For only the second time in the global survey’s history, cyber incidents tops the Allianz Risk Barometer (44 percent of responses), business interruption drops to a close second (42 percent) and natural catastrophes ranks third (25 percent), up from sixth in 2021. Climate change climbs to its highest-ever ranking of sixth (17 percent, up from ninth), while pandemic outbreak drops to fourth (22 percent).
Cyber incidents ranks as a top three peril in most countries and regions surveyed including Africa and Middle East. The main driver is the recent surge in ransomware attacks, which are confirmed as the top cyber threat for the year ahead by survey respondents (57 percent). Recent attacks have shown worrying trends such as ‘double extortion’ tactics combining the encryption of systems with data breaches; exploiting software vulnerabilities which potentially affect thousands of companies.
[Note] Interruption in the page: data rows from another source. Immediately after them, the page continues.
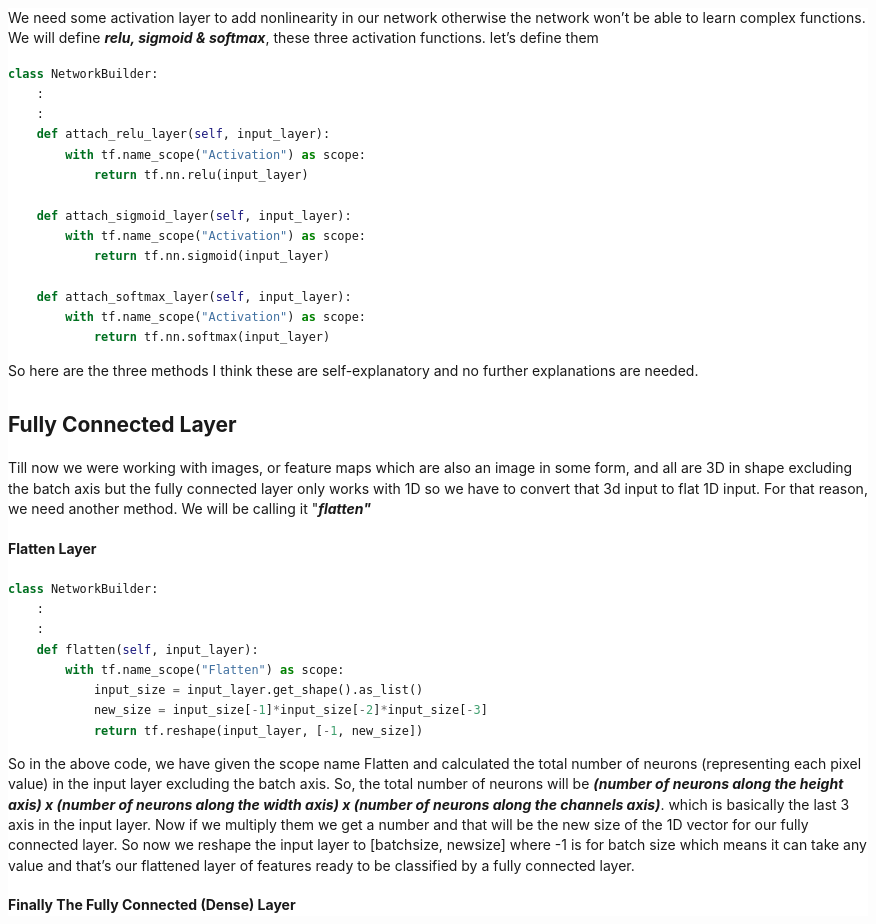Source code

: We need some activation layer to add nonlinearity in our network otherwise the network won’t be able to learn complex functions. We will define **_relu, sigmoid & softmax_**, these three activation functions. let’s define them

```python
class NetworkBuilder:
    :
    :
    def attach_relu_layer(self, input_layer):
        with tf.name_scope("Activation") as scope:
            return tf.nn.relu(input_layer)

    def attach_sigmoid_layer(self, input_layer):
        with tf.name_scope("Activation") as scope:
            return tf.nn.sigmoid(input_layer)

    def attach_softmax_layer(self, input_layer):
        with tf.name_scope("Activation") as scope:
            return tf.nn.softmax(input_layer)
```

So here are the three methods I think these are self-explanatory and no further explanations are needed.

## Fully Connected Layer

Till now we were working with images, or feature maps which are also an image in some form, and all are 3D in shape excluding the batch axis but the fully connected layer only works with 1D so we have to convert that 3d input to flat 1D input. For that reason, we need another method. We will be calling it "**_flatten"_**

#### Flatten Layer

```python
class NetworkBuilder:
    :
    :
    def flatten(self, input_layer):
        with tf.name_scope("Flatten") as scope:
            input_size = input_layer.get_shape().as_list()
            new_size = input_size[-1]*input_size[-2]*input_size[-3]
            return tf.reshape(input_layer, [-1, new_size])
```

So in the above code, we have given the scope name Flatten and calculated the total number of neurons (representing each pixel value) in the input layer excluding the batch axis. So, the total number of neurons will be **_(number of neurons along the height axis) x (number of neurons along the width axis) x (number of neurons along the channels axis)_**. which is basically the last 3 axis in the input layer. Now if we multiply them we get a number and that will be the new size of the 1D vector for our fully connected layer. So now we reshape the input layer to \[batchsize, newsize] where -1 is for batch size which means it can take any value and that’s our flattened layer of features ready to be classified by a fully connected layer.

#### Finally The Fully Connected (Dense) Layer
Cyber security also ranks as companies’ major environmental, social and governance (ESG) concern with respondents acknowledging the need to build resilience and plan for future outages or face the growing consequences from regulators, investors and other stakeholders.
Business interruption ranks as the second most concerning risk globally. In a year marked by widespread disruption, the extent of vulnerabilities in modern supply chains and production networks is more obvious than ever. In the past year post-lockdown surges in demand have combined with disruption to production and logistics, as Covid-19 outbreaks in Asia closed factories and caused record congestion levels in container shipping ports. Pandemic-related delays compounded other supply chain issues, such as the Suez Canal blockage or the global shortage of semiconductors after plant closures in Taiwan, Japan and Texas from weather events and fires. Awareness of business interruption risks is becoming an important strategic issue across entire companies.
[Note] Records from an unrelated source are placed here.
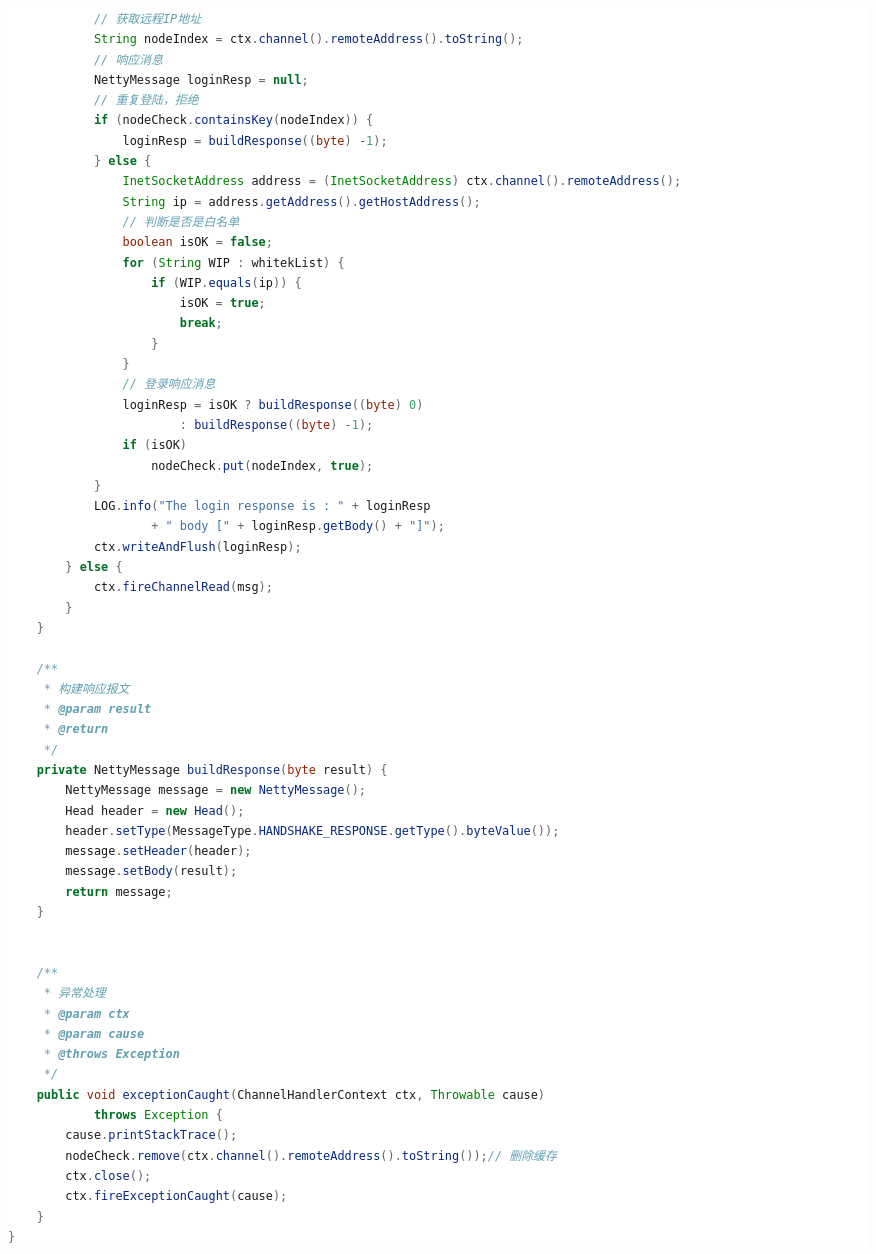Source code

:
 ```java
            // 获取远程IP地址
            String nodeIndex = ctx.channel().remoteAddress().toString();
            // 响应消息
            NettyMessage loginResp = null;
            // 重复登陆，拒绝
            if (nodeCheck.containsKey(nodeIndex)) {
                loginResp = buildResponse((byte) -1);
            } else {
                InetSocketAddress address = (InetSocketAddress) ctx.channel().remoteAddress();
                String ip = address.getAddress().getHostAddress();
                // 判断是否是白名单
                boolean isOK = false;
                for (String WIP : whitekList) {
                    if (WIP.equals(ip)) {
                        isOK = true;
                        break;
                    }
                }
                // 登录响应消息
                loginResp = isOK ? buildResponse((byte) 0)
                        : buildResponse((byte) -1);
                if (isOK)
                    nodeCheck.put(nodeIndex, true);
            }
            LOG.info("The login response is : " + loginResp
                    + " body [" + loginResp.getBody() + "]");
            ctx.writeAndFlush(loginResp);
        } else {
            ctx.fireChannelRead(msg);
        }
    }

    /**
     * 构建响应报文
     * @param result
     * @return
     */
    private NettyMessage buildResponse(byte result) {
        NettyMessage message = new NettyMessage();
        Head header = new Head();
        header.setType(MessageType.HANDSHAKE_RESPONSE.getType().byteValue());
        message.setHeader(header);
        message.setBody(result);
        return message;
    }


    /**
     * 异常处理
     * @param ctx
     * @param cause
     * @throws Exception
     */
    public void exceptionCaught(ChannelHandlerContext ctx, Throwable cause)
            throws Exception {
        cause.printStackTrace();
        nodeCheck.remove(ctx.channel().remoteAddress().toString());// 删除缓存
        ctx.close();
        ctx.fireExceptionCaught(cause);
    }
}

```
Pandemic outbreak remains a major concern for companies but drops from first to third position in Africa and Middle East and from second to fourth globally (although the survey predated the emergence of the Omicron variant). While the Covid-19 crisis continues to overshadow the economic outlook in many industries, encouragingly, the majority of respondents (80 percent) think they are adequately or well-prepared for a future incident. Improving business continuity management is the main action companies are taking to make them more resilient.
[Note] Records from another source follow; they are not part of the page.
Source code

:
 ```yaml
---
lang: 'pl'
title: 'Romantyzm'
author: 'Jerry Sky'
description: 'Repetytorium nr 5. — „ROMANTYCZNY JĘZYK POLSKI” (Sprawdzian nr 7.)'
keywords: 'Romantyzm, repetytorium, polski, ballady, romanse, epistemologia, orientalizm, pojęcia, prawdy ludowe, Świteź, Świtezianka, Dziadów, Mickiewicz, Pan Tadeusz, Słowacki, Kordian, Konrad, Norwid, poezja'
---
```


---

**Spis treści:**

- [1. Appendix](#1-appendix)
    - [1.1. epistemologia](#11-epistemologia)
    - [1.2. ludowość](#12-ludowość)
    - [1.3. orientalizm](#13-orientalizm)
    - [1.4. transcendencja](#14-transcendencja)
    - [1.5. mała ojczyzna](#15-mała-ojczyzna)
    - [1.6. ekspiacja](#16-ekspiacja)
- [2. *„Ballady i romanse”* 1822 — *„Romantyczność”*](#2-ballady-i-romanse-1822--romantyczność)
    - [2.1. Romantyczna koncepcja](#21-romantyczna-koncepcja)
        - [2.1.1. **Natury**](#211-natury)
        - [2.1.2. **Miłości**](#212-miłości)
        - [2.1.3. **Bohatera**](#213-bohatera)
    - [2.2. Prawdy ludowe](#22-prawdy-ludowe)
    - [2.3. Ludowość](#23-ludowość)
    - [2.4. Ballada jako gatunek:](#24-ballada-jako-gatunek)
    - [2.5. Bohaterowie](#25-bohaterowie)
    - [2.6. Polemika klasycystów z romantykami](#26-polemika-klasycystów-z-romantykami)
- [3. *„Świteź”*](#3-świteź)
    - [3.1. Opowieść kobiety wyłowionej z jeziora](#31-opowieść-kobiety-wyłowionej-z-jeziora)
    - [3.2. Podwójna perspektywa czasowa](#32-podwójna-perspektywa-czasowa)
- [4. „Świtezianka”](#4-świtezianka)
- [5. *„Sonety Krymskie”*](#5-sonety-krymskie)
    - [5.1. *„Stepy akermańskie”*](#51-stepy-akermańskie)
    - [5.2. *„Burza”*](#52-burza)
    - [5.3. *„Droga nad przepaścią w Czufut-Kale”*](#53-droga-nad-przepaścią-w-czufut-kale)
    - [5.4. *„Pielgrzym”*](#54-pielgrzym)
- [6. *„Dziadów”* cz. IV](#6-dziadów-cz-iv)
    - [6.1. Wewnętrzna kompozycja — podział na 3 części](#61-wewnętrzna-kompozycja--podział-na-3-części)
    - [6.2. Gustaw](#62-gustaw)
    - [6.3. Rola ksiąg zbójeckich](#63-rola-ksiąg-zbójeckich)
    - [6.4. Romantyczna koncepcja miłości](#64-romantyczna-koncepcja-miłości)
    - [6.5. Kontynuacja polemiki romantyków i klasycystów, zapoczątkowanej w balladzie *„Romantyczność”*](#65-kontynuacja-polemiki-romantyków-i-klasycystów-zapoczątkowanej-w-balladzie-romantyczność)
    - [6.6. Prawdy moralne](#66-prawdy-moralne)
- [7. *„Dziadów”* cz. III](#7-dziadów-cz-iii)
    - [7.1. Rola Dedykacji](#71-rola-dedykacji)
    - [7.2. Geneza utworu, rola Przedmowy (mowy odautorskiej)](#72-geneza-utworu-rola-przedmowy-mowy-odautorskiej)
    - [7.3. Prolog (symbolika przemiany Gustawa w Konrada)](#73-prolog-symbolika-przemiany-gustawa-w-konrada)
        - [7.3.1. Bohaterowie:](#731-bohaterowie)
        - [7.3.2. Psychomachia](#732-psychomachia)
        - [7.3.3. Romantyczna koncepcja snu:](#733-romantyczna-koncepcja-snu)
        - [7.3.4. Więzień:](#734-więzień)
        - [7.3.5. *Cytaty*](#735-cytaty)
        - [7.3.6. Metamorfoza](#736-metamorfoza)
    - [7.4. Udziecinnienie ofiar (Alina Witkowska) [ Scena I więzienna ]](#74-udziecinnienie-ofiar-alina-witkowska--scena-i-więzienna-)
The rise of natural catastrophes and climate change to third and sixth position globally respectively is telling, with both upwards trends closely related. Allianz Risk Barometer respondents are most concerned about climate-change related weather events causing damage to corporate property (57 percent), followed by business interruption and supply chain impact (41 percent). However, they are also worried about managing the transition of their businesses to a low-carbon economy (36 percent), fulfilling complex regulation and reporting requirements and avoiding potential litigation risks for not adequately taking action to address climate change (34 percent).
Other risers and fallers in this year’s Allianz Risk Barometer:
Shortage of skilled workforce (13 percent) is a new entry in the top 10 risks at number nine. Attracting and retaining workers has rarely been more challenging. Respondents rank this as a top five risk in the engineering, construction, real estate, public service and healthcare sectors, and as the top risk for transportation.
Changes in legislation and regulation remains fifth (19 percent) globally but moves up three places to fifth in Africa and Middle East. Prominent regulatory initiatives on companies’ radars in 2022 include anti-competitive practices targeting big tech, as well as sustainability initiatives with the EU taxonomy scheme.
Fire and explosion (17 percent) is a perennial risk for companies, ranking seventh as in last year’s survey.
Market developments (15 percent) falls from fourth to eighth year-on-year globally but moves up two places to seventh in Africa and Middle East.
Macroeconomic developments (11 percent) falls from eighth to 10th and from fourth to seventh in Africa and Middle East.